Giving tech platform DipJar has rolled out a new online platform to give nonprofit organizations a way to make new fundraising initiatives, according to a Thursday (June 23) press release.
Called DipJar Online, this will build on DipJar’s other work in fundraising, with the goal being “more robust and flexible” ways to do it.
DipJar Online works on campaign-focused giving and enables users to run numerous customized campaigns.
The press release noted numerous features of DipJar Online, including showing donors why their donations are needed, goal-driven fundraising gamifying giving through showing the impacts of the donation, and the fact that multiple campaigns are flexible because one can focus on numerous different initiatives.
There’s also enhanced donor data collection, fueling “closer donor connections” and affordable pricing, the release said.
“DipJar Online is a natural extension of our mission: to make fundraising as easy as possible for our nonprofit customers,” said Chris Selland, DipJar CEO. “DipJar Online allows our non-profit customers to provide donors the same simple and fun experience, whether they’re donating in-person at the DipJar, using their phone, or online.
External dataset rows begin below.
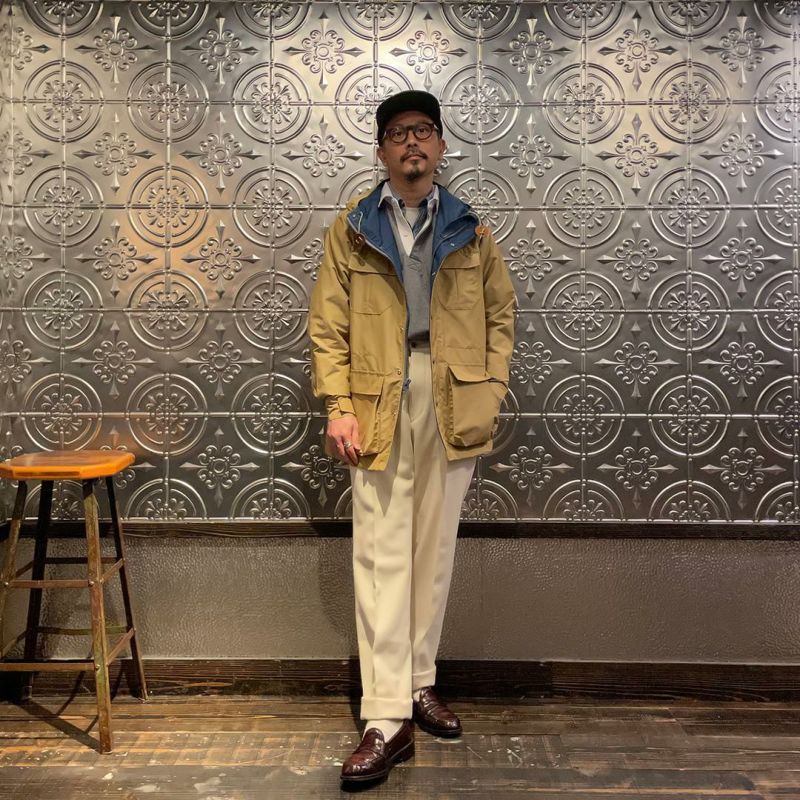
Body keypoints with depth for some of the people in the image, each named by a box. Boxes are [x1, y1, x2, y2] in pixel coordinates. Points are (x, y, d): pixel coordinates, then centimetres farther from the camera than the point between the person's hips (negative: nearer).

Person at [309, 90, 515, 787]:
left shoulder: (470, 231, 11)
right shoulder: (351, 229, 7)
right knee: (382, 552, -3)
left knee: (435, 548, 9)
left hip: (453, 402, 2)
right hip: (378, 401, -2)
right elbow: (327, 326, 3)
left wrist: (491, 394, 1)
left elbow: (501, 315, 12)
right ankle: (387, 717, 1)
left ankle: (418, 683, 25)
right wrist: (338, 406, -8)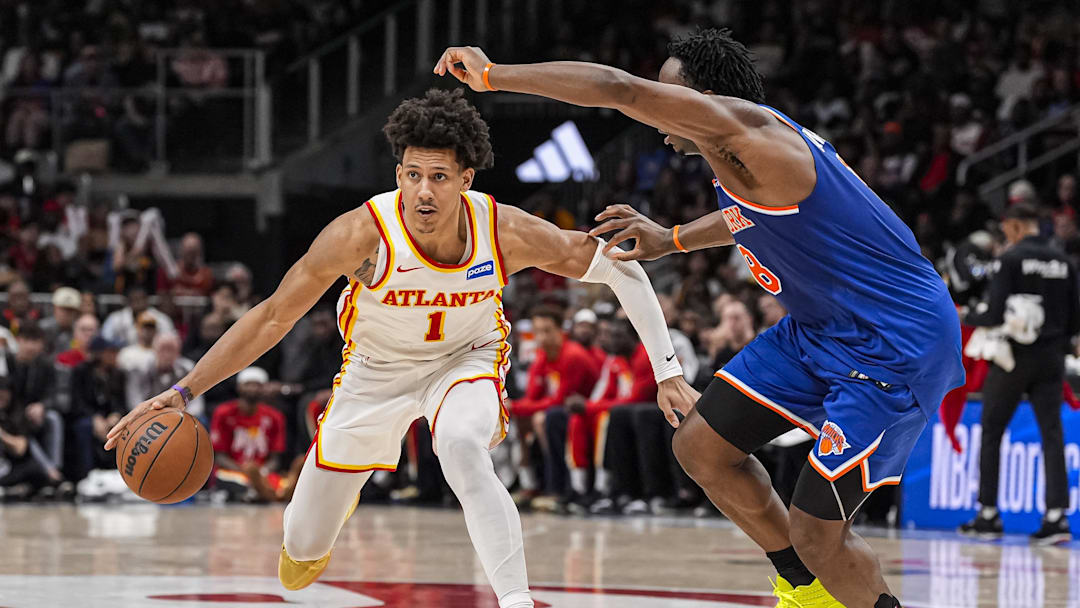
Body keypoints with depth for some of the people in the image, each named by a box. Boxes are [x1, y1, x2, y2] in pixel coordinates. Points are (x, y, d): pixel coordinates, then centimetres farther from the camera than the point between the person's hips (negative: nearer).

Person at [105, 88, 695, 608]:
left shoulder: (507, 233, -28)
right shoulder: (364, 233, -32)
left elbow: (620, 268, -13)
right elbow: (272, 317, -22)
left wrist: (666, 369, -14)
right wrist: (182, 391, -27)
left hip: (466, 359, -1)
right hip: (377, 369, 1)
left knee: (462, 448, -39)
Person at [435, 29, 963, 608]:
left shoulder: (744, 128, -23)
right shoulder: (750, 149, 6)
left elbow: (619, 89, -28)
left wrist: (492, 74, -20)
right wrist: (673, 239, 24)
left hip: (898, 346, -10)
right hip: (821, 328, 10)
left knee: (816, 535, -12)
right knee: (700, 443, 9)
The initial feedback from testers has been overwhelmingly positive, and we’re excited to roll it out to our customer base — and beyond.”
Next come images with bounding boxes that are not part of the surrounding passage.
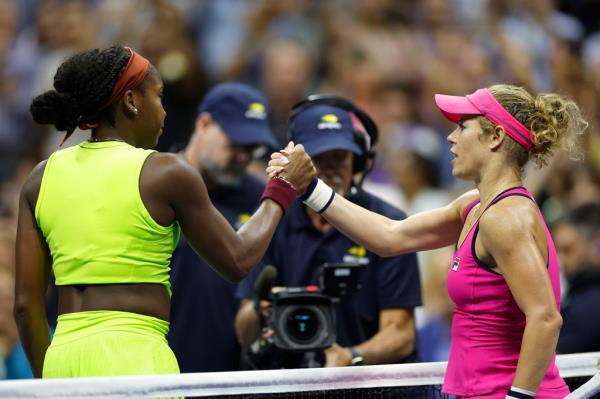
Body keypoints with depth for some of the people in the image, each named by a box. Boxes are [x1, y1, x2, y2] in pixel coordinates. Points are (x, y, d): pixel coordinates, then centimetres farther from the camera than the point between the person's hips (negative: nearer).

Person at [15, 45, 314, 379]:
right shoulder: (166, 173, -2)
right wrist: (282, 192, 22)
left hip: (62, 355, 6)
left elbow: (26, 302, 11)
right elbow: (238, 261, 8)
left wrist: (47, 384, 20)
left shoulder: (43, 176, 12)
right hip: (134, 356, -6)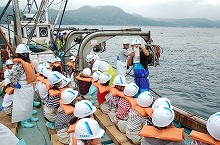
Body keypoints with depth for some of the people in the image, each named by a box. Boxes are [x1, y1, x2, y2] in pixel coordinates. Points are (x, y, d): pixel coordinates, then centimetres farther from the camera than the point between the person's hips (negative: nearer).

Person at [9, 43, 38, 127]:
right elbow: (12, 76, -27)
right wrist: (16, 84, -18)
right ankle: (23, 121, 14)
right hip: (23, 88, -9)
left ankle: (29, 117, 35)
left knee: (29, 103, 20)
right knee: (23, 104, 2)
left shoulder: (27, 62, 7)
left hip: (29, 86, 9)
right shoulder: (18, 64, -22)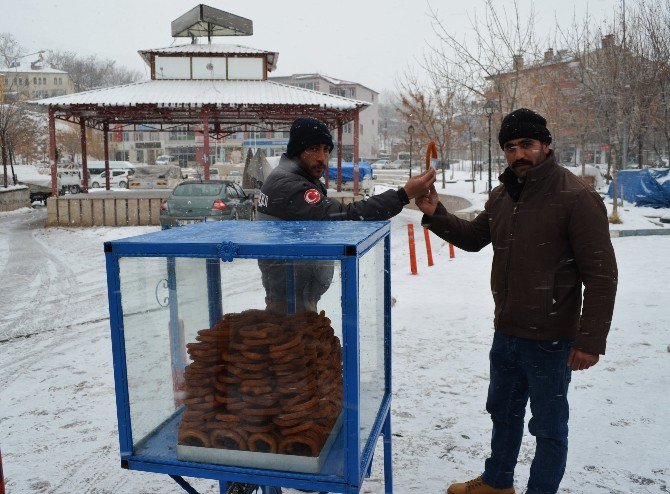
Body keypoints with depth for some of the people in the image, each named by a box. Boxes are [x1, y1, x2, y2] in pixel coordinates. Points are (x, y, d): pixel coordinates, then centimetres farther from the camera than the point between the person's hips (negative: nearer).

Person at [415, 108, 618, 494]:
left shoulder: (576, 198, -17)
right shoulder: (502, 196, 6)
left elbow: (602, 275, -18)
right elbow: (473, 237, 19)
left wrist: (590, 341, -19)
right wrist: (436, 214, 2)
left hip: (549, 341, -7)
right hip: (505, 333, 8)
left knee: (548, 426, 11)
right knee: (503, 411, 24)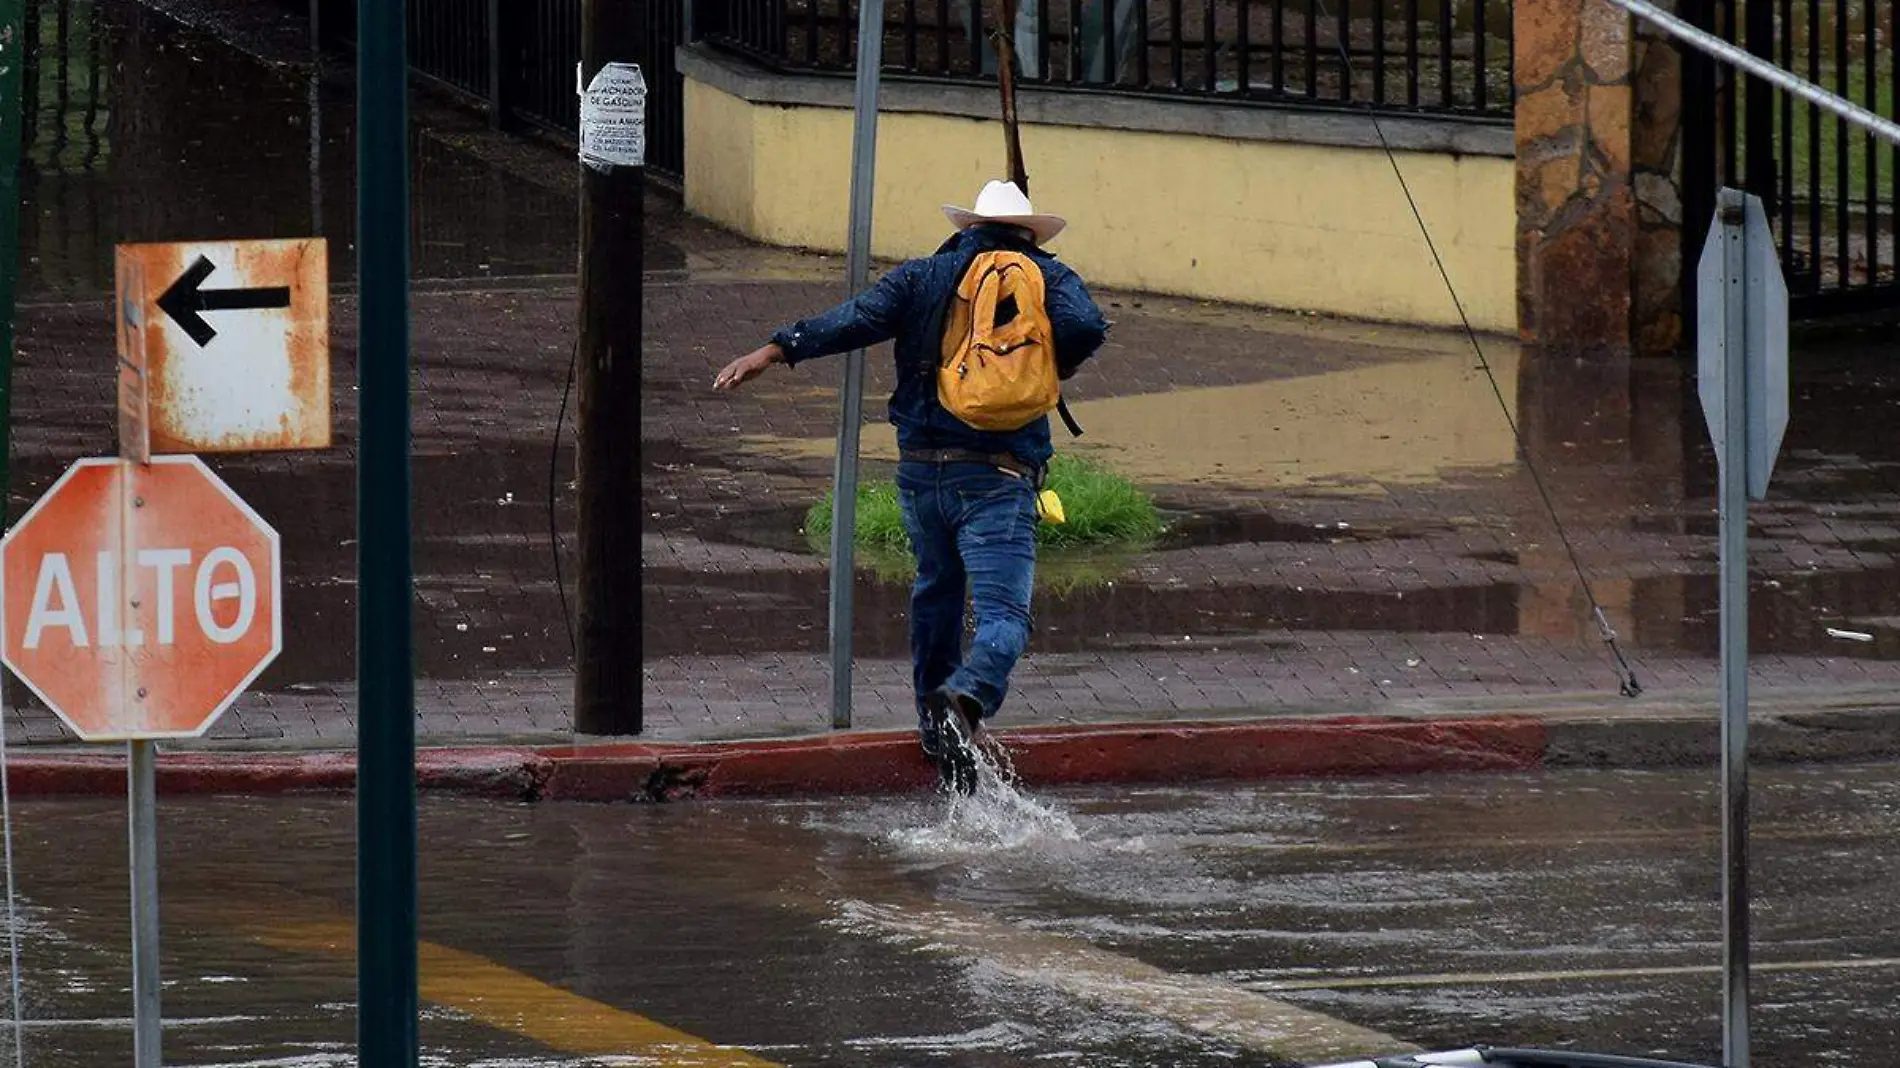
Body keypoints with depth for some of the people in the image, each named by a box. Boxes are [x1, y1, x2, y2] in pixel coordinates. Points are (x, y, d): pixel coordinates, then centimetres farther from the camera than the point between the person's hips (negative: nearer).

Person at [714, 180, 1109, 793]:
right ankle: (966, 698, -40)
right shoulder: (1048, 278, 6)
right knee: (1003, 616, -11)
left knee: (937, 588, 28)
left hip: (921, 471, 4)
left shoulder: (925, 276, 10)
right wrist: (1058, 367, 9)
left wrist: (775, 351, -6)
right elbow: (1085, 328, -12)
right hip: (998, 476, -4)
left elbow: (858, 318, -3)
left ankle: (932, 715, 37)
In other news related to donations, cryptocurrency industry insiders donated $7.3 million to political campaigns and committees in 2021 through the end of January, PYMNTS reported.
However, almost all of that money came in dollars — including cash, checks and credit cards — as opposed to the various digital coins.
Federal Election Commission records show $580,000 in crypto donations to political committees for the current cycle, which runs through the midterm elections this November. These contributions came largely from a few super PACs.
The report noted that some of the political committees taking the contributions didn’t follow FEC guidance in reporting them. And groups that study money in politics don’t track them, so it was hard to know how much crypto is ending up on the campaign trail.